I just ran into this also and I think it would be useful as simple functions, mostly because Java itself offers functionality for this and Kotlin also provides some extension functions for Timer, but none of this is based on coroutines.

This is a very simple implementation I just came up with:

suspend inline fun scheduleRepeating(
    startFrom: ZonedDateTime,
    schedule: Schedule,
    intervalInMillis: Long,
    crossinline action: () -> Unit
) = schedule.next(startFrom)
    .let { nextSchedule -> Duration.between(startFrom, nextSchedule).toMillis() }
    .letInCoroutine { nextRunTimeInMillis ->
        delay(nextRunTimeInMillis)
        while(isActive) {
            action()
            delay(intervalInMillis)
        }
    }

But it does depend on https://github.com/shyiko/skedule and letInCoroutine is this:

suspend inline fun <T, R> T.letInCoroutine(
    crossinline block: suspend CoroutineScope.(T) -> R
): R = coroutineScope {
    block(this@letInCoroutine)
}

The above code is again same as one posted by JakeWharton, it will be inaccurate as the time pass by since action may take some time and because it suspending, it'll suspend the while loop as well and next time action will trigger will be after a delay of (nextRunTimeInMillis+timeTakenByActionRanPreviously).

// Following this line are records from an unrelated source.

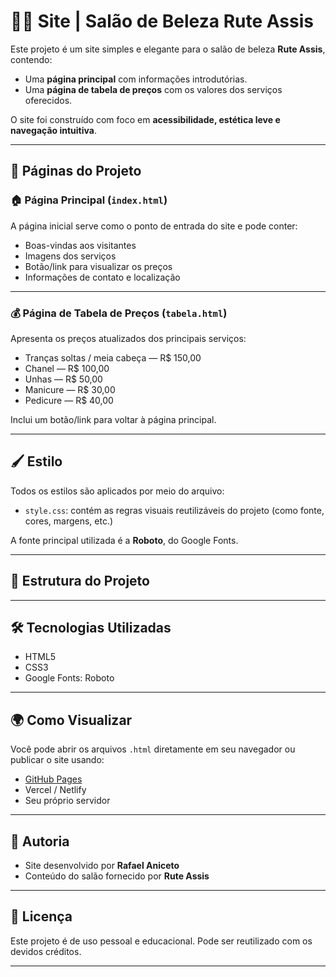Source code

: 
# 💇‍♀️ Site | Salão de Beleza Rute Assis

Este projeto é um site simples e elegante para o salão de beleza **Rute Assis**, contendo:

- Uma **página principal** com informações introdutórias.
- Uma **página de tabela de preços** com os valores dos serviços oferecidos.

O site foi construído com foco em **acessibilidade, estética leve e navegação intuitiva**.

---

## 📄 Páginas do Projeto

### 🏠 Página Principal (`index.html`)
A página inicial serve como o ponto de entrada do site e pode conter:

- Boas-vindas aos visitantes
- Imagens dos serviços
- Botão/link para visualizar os preços
- Informações de contato e localização

---

### 💰 Página de Tabela de Preços (`tabela.html`)
Apresenta os preços atualizados dos principais serviços:

- Tranças soltas / meia cabeça — R$ 150,00  
- Chanel — R$ 100,00  
- Unhas — R$ 50,00  
- Manicure — R$ 30,00  
- Pedicure — R$ 40,00    

Inclui um botão/link para voltar à página principal.

---

## 🖌️ Estilo

Todos os estilos são aplicados por meio do arquivo:

- `style.css`: contém as regras visuais reutilizáveis do projeto (como fonte, cores, margens, etc.)

A fonte principal utilizada é a **Roboto**, do Google Fonts.

---

## 📁 Estrutura do Projeto


---

## 🛠️ Tecnologias Utilizadas

- HTML5  
- CSS3  
- Google Fonts: Roboto

---

## 🌍 Como Visualizar

Você pode abrir os arquivos `.html` diretamente em seu navegador ou publicar o site usando:

- [GitHub Pages](https://pages.github.com/)
- Vercel / Netlify
- Seu próprio servidor

---

## 👥 Autoria

- Site desenvolvido por **Rafael Aniceto**
- Conteúdo do salão fornecido por **Rute Assis**

---

## 📜 Licença

Este projeto é de uso pessoal e educacional. Pode ser reutilizado com os devidos créditos.

---
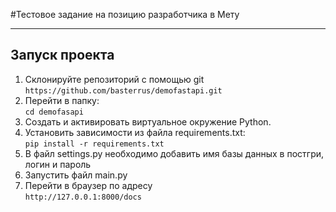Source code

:  #Тестовое задание на позицию разработчика в Мету       
 ___        

## Запуск проекта

1. Склонируйте репозиторий с помощью git    
      `https://github.com/basterrus/demofastapi.git`
2. Перейти в папку:   
   `cd demofasapi`
3. Создать и активировать виртуальное окружение Python.
4. Установить зависимости из файла requirements.txt:   
    `pip install -r requirements.txt`
5. В файл settings.py необходимо добавить имя базы данных в постгри, логин и пароль    
6. Запустить файл main.py 
7. Перейти в браузер по адресу    
   `http://127.0.0.1:8000/docs`
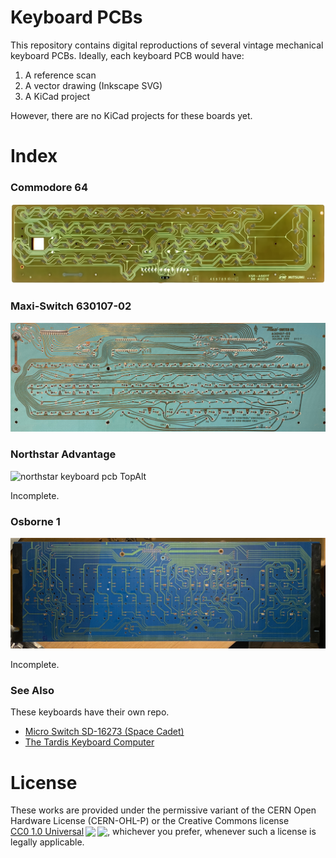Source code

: # Keyboard PCBs

This repository contains digital reproductions of several vintage mechanical keyboard PCBs. Ideally, each keyboard PCB would have:

1. A reference scan
2. A vector drawing (Inkscape SVG)
3. A KiCad project

However, there are no KiCad projects for these boards yet. 

# Index

### Commodore 64
![C64KeyboardPCBScan](Commodor64/C64KeyboardPCBScan.jpg)

### Maxi-Switch 630107-02
![bottonpcb2](Maxi-Switch%20630107-02/bottonpcb2.jpg)

### Northstar Advantage

![northstar keyboard pcb TopAlt](Northstar%20Advantage/northstar%20keyboard%20pcb%20TopAlt.jpg)

Incomplete.

### Osborne 1

![PCB Top](Osborne%201/PCB%20Top.jpg)

Incomplete.

### See Also

These keyboards have their own repo.

* [Micro Switch SD-16273 (Space Cadet)](https://github.com/rljacobson/SpaceCadet) 
* [The Tardis Keyboard Computer](https://github.com/rljacobson/smurd)

# License

These works are provided under the permissive variant of the CERN Open Hardware License (CERN-OHL-P) or the Creative Commons license  <a href="http://creativecommons.org/publicdomain/zero/1.0?ref=chooser-v1" target="_blank" rel="license noopener noreferrer" style="display:inline-block;">CC0 1.0 Universal<img style="height:22px!important;margin-left:3px;vertical-align:text-bottom;" src="https://mirrors.creativecommons.org/presskit/icons/cc.svg?ref=chooser-v1"><img style="height:22px!important;margin-left:3px;vertical-align:text-bottom;" src="https://mirrors.creativecommons.org/presskit/icons/zero.svg?ref=chooser-v1"></a>, whichever you prefer, whenever such a license is legally applicable.

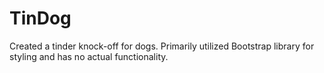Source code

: # TinDog

Created a tinder knock-off for dogs. Primarily utilized Bootstrap library for styling and has no actual functionality.
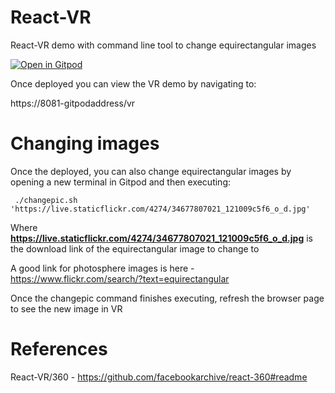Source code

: # React-VR

React-VR demo with command line tool to change equirectangular images

[![Open in Gitpod](https://gitpod.io/button/open-in-gitpod.svg)](https://gitpod.io/#https://github.com/RamSailopal/React-VR)

Once deployed you can view the VR demo by navigating to:

https://8081-gitpodaddress/vr

#  Changing images

Once the deployed, you can also change equirectangular images by opening a new terminal in Gitpod and then executing:

     ./changepic.sh 'https://live.staticflickr.com/4274/34677807021_121009c5f6_o_d.jpg'
   
Where **https://live.staticflickr.com/4274/34677807021_121009c5f6_o_d.jpg** is the download link of the equirectangular image to change to

A good link for photosphere images is here - https://www.flickr.com/search/?text=equirectangular

Once the changepic command finishes executing, refresh the browser page to see the new image in VR


# References

React-VR/360 - https://github.com/facebookarchive/react-360#readme
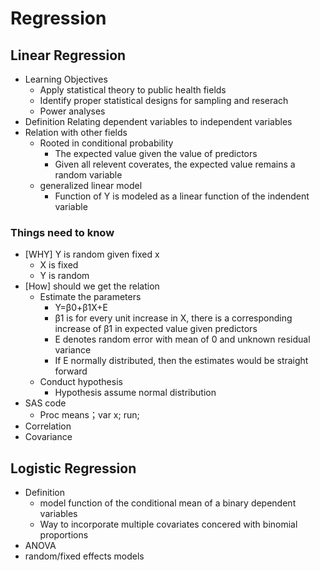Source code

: 
# Regression 
## Linear Regression
- Learning Objectives
  - Apply statistical theory to public health fields
  - Identify proper statistical designs for sampling and reserach
  - Power analyses 
- Definition
  Relating dependent variables to independent variables
- Relation with other fields
  - Rooted in conditional probability
    - The expected value given the value of predictors
    - Given all relevent coverates, the expected value remains a random variable
  - generalized linear model
    - Function of Y is modeled as a linear function of the indendent variable

### Things need to know
- [WHY] Y is random given fixed x
  - X is fixed
  - Y is random
- [How] should we get the relation
  - Estimate the parameters
    - Y=β0+β1X+E
    - β1 is for every unit increase in X, there is a corresponding increase of β1 in expected value given predictors
    - E denotes random error with mean of 0 and unknown residual variance
    - If E normally distributed, then the estimates would be straight forward
  - Conduct hypothesis
    - Hypothesis assume normal distribution
- SAS code
  - Proc means；var x; run;
- Correlation
- Covariance 
## Logistic Regression
- Definition
  - model function of the conditional mean of a binary dependent variables
  - Way to incorporate multiple covariates concered with binomial proportions
- ANOVA
- random/fixed effects models
  

  
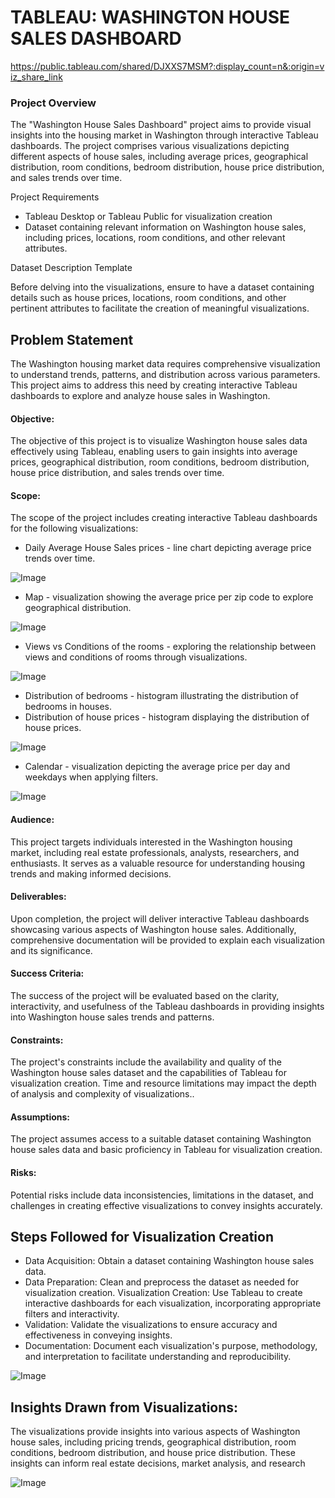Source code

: 
# TABLEAU: WASHINGTON HOUSE SALES DASHBOARD

https://public.tableau.com/shared/DJXXS7MSM?:display_count=n&:origin=viz_share_link

### Project Overview

The "Washington House Sales Dashboard" project aims to provide visual insights into the housing market in Washington through interactive Tableau dashboards. The project comprises various visualizations depicting different aspects of house sales, including average prices, geographical distribution, room conditions, bedroom distribution, house price distribution, and sales trends over time.

Project Requirements
- Tableau Desktop or Tableau Public for visualization creation
- Dataset containing relevant information on Washington house sales, including prices, locations, room conditions, and other relevant attributes.

Dataset Description Template

Before delving into the visualizations, ensure to have a dataset containing details such as house prices, locations, room conditions, and other pertinent attributes to facilitate the creation of meaningful visualizations.


## Problem Statement

The Washington housing market data requires comprehensive visualization to understand trends, patterns, and distribution across various parameters. This project aims to address this need by creating interactive Tableau dashboards to explore and analyze house sales in Washington.

#### Objective:

The objective of this project is to visualize Washington house sales data effectively using Tableau, enabling users to gain insights into average prices, geographical distribution, room conditions, bedroom distribution, house price distribution, and sales trends over time.

#### Scope:

The scope of the project includes creating interactive Tableau dashboards for the following visualizations:

- Daily Average House Sales prices - line chart depicting average price trends over time.


![Image](https://github.com/TumiSpaces/TumiSpaces/assets/124736182/fd08c3eb-826c-4530-9bd0-ce8ef7bff273)

- Map - visualization showing the average price per zip code to explore geographical distribution.


![Image](https://github.com/TumiSpaces/TumiSpaces/assets/124736182/e7a13ae9-3aeb-44b1-b5f4-01b23aa72620)

- Views vs Conditions of the rooms - exploring the relationship between views and conditions of rooms through visualizations.


![Image](https://github.com/TumiSpaces/TumiSpaces/assets/124736182/a1abcfe1-2d20-4080-a037-9551e1de7e00)

- Distribution of bedrooms - histogram illustrating the distribution of bedrooms in houses.
- Distribution of house prices - histogram displaying the distribution of house prices.


![Image](https://github.com/TumiSpaces/TumiSpaces/assets/124736182/f911a7c0-af31-4c84-a96b-06aee8b9212b)


- Calendar - visualization depicting the average price per day and weekdays when applying filters.

![Image](https://github.com/TumiSpaces/TumiSpaces/assets/124736182/ec581d70-85ab-48bc-9122-ec4ecb3fbf5f)

#### Audience:

This project targets individuals interested in the Washington housing market, including real estate professionals, analysts, researchers, and enthusiasts. It serves as a valuable resource for understanding housing trends and making informed decisions.

#### Deliverables:

Upon completion, the project will deliver interactive Tableau dashboards showcasing various aspects of Washington house sales. Additionally, comprehensive documentation will be provided to explain each visualization and its significance.

#### Success Criteria:

The success of the project will be evaluated based on the clarity, interactivity, and usefulness of the Tableau dashboards in providing insights into Washington house sales trends and patterns.

#### Constraints:

The project's constraints include the availability and quality of the Washington house sales dataset and the capabilities of Tableau for visualization creation. Time and resource limitations may impact the depth of analysis and complexity of visualizations..

#### Assumptions:

The project assumes access to a suitable dataset containing Washington house sales data and basic proficiency in Tableau for visualization creation.

#### Risks:

Potential risks include data inconsistencies, limitations in the dataset, and challenges in creating effective visualizations to convey insights accurately.


## Steps Followed for Visualization Creation

- Data Acquisition: Obtain a dataset containing Washington house sales data.
- Data Preparation: Clean and preprocess the dataset as needed for visualization creation.
Visualization Creation: Use Tableau to create interactive dashboards for each visualization, incorporating appropriate filters and interactivity.
- Validation: Validate the visualizations to ensure accuracy and effectiveness in conveying insights.
- Documentation: Document each visualization's purpose, methodology, and interpretation to facilitate understanding and reproducibility.


![Image](https://github.com/TumiSpaces/TumiSpaces/assets/124736182/22129958-70f8-4d65-af4b-8358da4966e0)


## Insights Drawn from Visualizations:

The visualizations provide insights into various aspects of Washington house sales, including pricing trends, geographical distribution, room conditions, bedroom distribution, and house price distribution. These insights can inform real estate decisions, market analysis, and research


![Image](https://github.com/TumiSpaces/TumiSpaces/assets/124736182/be83d26d-fb7f-4262-8ddf-81215833a158)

I tried myself and I thinked quite simple:

suspend fun scheduleRepeatedly(delayTimeMillis: Long, action: suspend CoroutineScope.() -> Unit) = coroutineScope {
    while (true) {
        delay(delayTimeMillis)
        launch { action() }
    }
}

It will still be somewhat inaccurate as time it runs -> infinity. Because launching still takes a very small amount of time. But this will be far better than inaccuracy caused by runtime of action.

I also like Kotlin to implement such functionality to the std-lib because what I see is Coroutines uses time to manage coroutine dispatches rather than delay time (they convert delay time to currentTime+delayTime then run it by periodic comparing current time with time to dispatch).